One small shift since the end of the war has been in the discussion of Hezbollah itself. The name along used to only be whispered in hushed tones or marked with an almost unconscious cautious glance around the room. Now it is open season on the topic of Hezbollah, their role in Lebanon, the impact of the war, their actions and what will happen next.

It is still unclear whether more people in Lebanon will be coming or going now that the official state of war has ended. What counts as the end of war? Is it supposed to be finished now that the bombs have stopped falling from the sky? Does it feel that way to the families stuck in their homes or cautiously making their way down main streets as mine teams mark off unexploded ordinances? Or to the farmers who can now look out at their crops but not harvest them for fear of exploding?


It is a bit like the aftershocks of an earthquake. The power outages. The cluster bombs. Scuffles over food supplies and aid. The shifting demographics of the nation as thousands of international forces pour into Lebanon to protect. . .who? Lebanon? Israel? Why are they only on this side of the line?


Israel has announced it hopes to withdraw the last of its troops by the weekend. A big weekend to be sure – Friday sunset will mark
Rosh Hashanah, the Jewish New Year and the next morning (depending on the moon) will most likely mark the start of Ramadan, the Muslim holy month of fasting and religious introspection. And the official onset of autumn.

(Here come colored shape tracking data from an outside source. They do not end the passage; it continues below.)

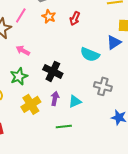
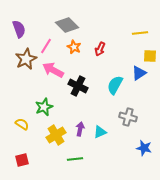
pink arrow: (23, 50) -> (53, 70), moved, size x1.5
cyan semicircle: (90, 54) -> (115, 85), turned 96
black cross: (53, 71) -> (78, 86), moved
green line: (64, 126) -> (75, 159), moved

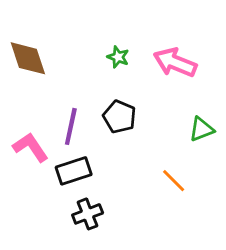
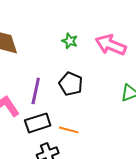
orange line: (174, 181) -> (69, 130), moved, turned -30

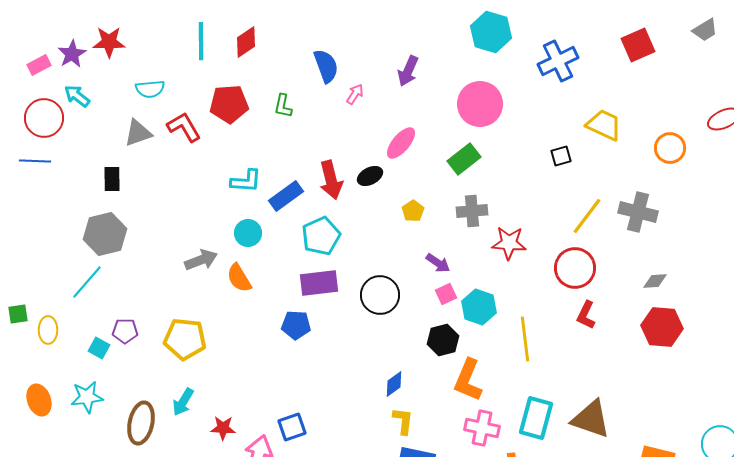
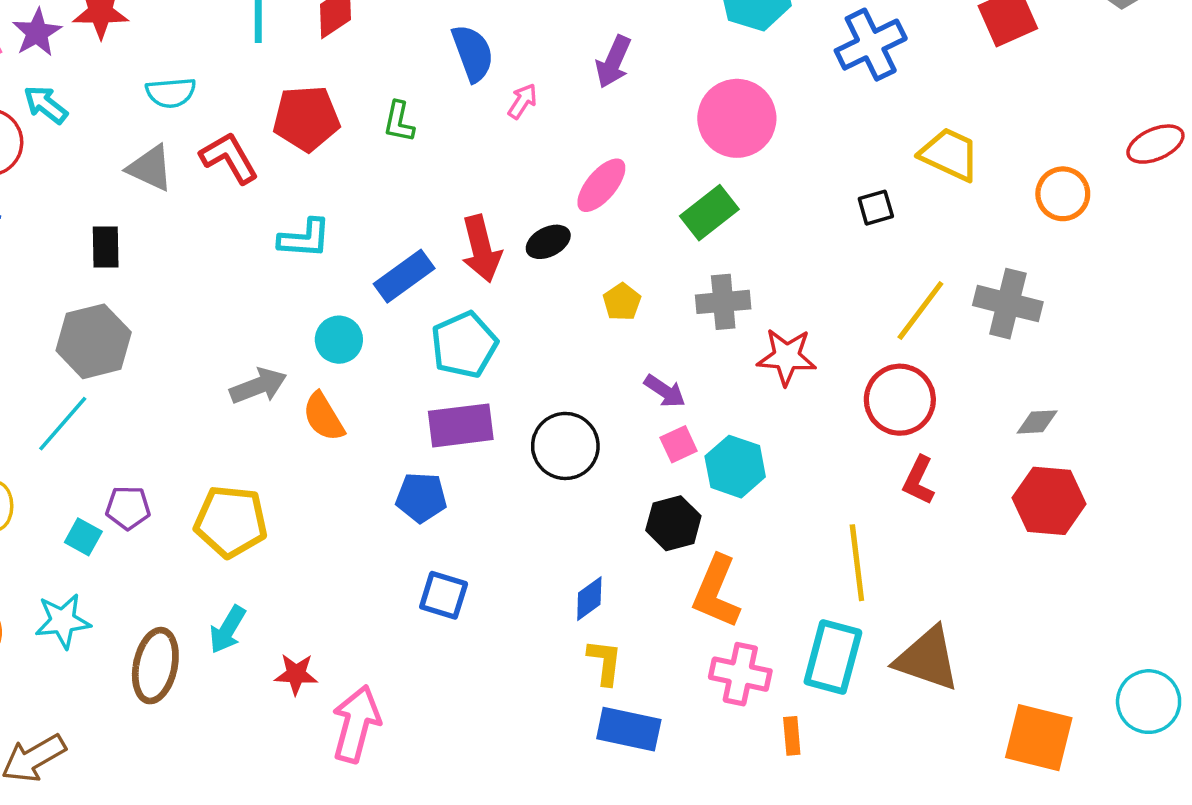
gray triangle: (138, 133) -> (150, 168), turned 44
cyan L-shape: (246, 181) -> (305, 238), moved
yellow line: (525, 339) -> (857, 563), moved
blue square: (292, 427) -> (444, 595), moved, turned 36

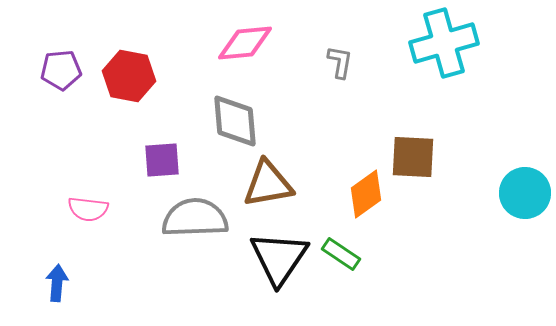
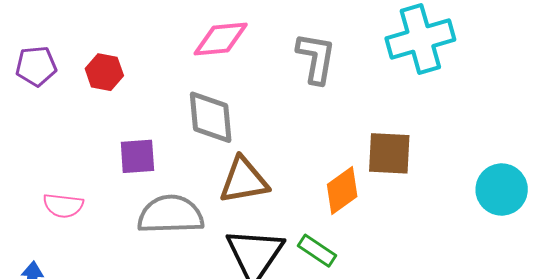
gray L-shape: (340, 62) -> (316, 58), size x1.6
red hexagon: (129, 76) -> (104, 72), size x0.7

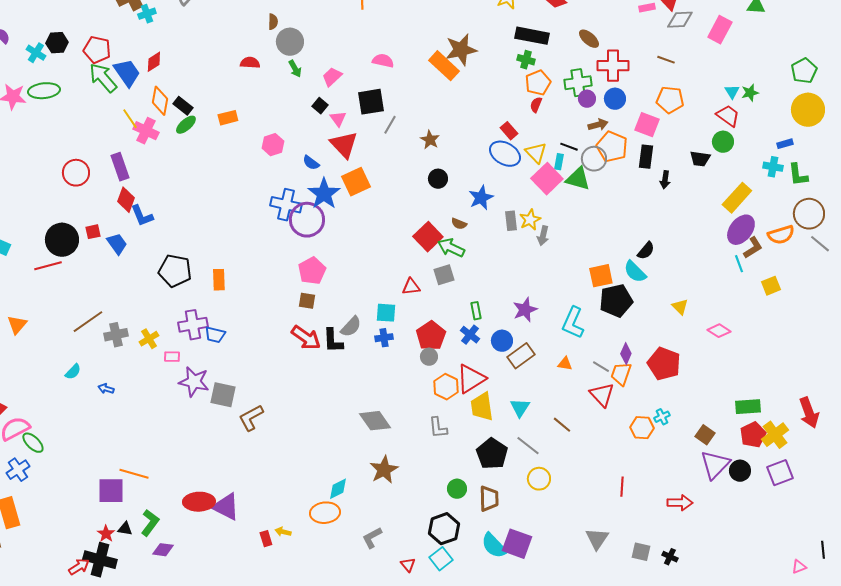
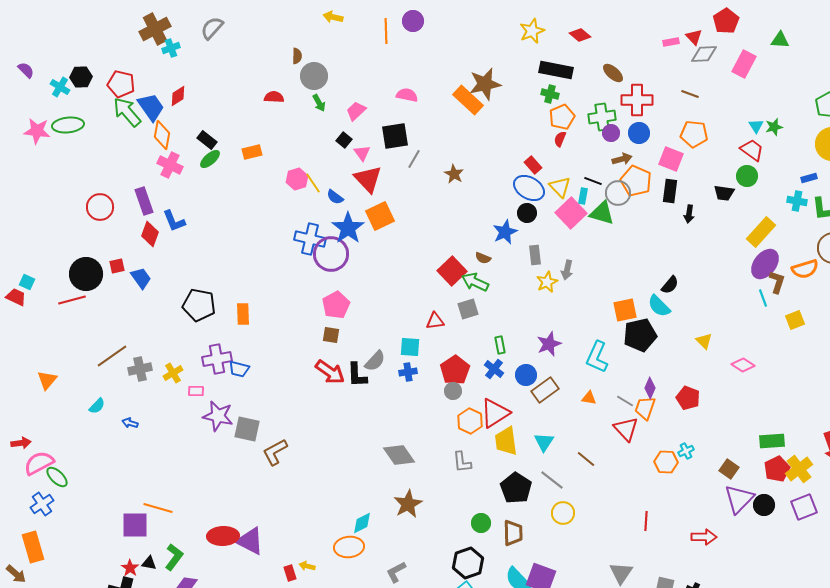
orange diamond: (160, 101) -> (162, 135), moved
yellow line: (130, 119) -> (313, 183), moved
black circle: (438, 179) -> (527, 213), moved
blue L-shape: (142, 216) -> (174, 221), moved
yellow star: (530, 220) -> (547, 282), moved
brown L-shape: (753, 248) -> (777, 282), turned -40
orange triangle: (17, 325) -> (47, 380), moved
red pentagon: (664, 364) -> (688, 398), size x0.7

Nasrallah himself has not missed the significance of this day either. He has called for a rally in Lebanon on Friday in the southern suburbs of Beirut, where the Hezbollah headquarters were housed and an area severely damaged during the war. Nasrallah encouraged all Lebanese to attend the rally and although the debate is raging about whether or not he will appear (since Israel has threatened Nasrallah himself is a “legitimate target” no matter where he is), I would bet that he will be there. Along with a couple hundred thousand Lebanese, foreign journalists and assorted other observers. And love him or hate him, blame him or praise him, he will be untouchable.

2 Comments:

  • Did you go to the rally in Dahiye? I read that people are walking all the way from the south to attend. What was it like?

    By Anonymous Anonymous, at 3:26 PM  

  • Hey P--just wanted to say hi, and that I'm thinking of you guys over there :).